- [DATA SECTION]
--------
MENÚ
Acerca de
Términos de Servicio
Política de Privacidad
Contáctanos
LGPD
--------
- [WHAT YOU ARE ASKED TO DO] Format the lines of the items above as a numbered list, leaving out any blank lines.

- [RESULT OF THIS EXERCISE]
1. MENÚ
2. Acerca de
3. Términos de Servicio
4. Política de Privacidad
5. Contáctanos
6. LGPD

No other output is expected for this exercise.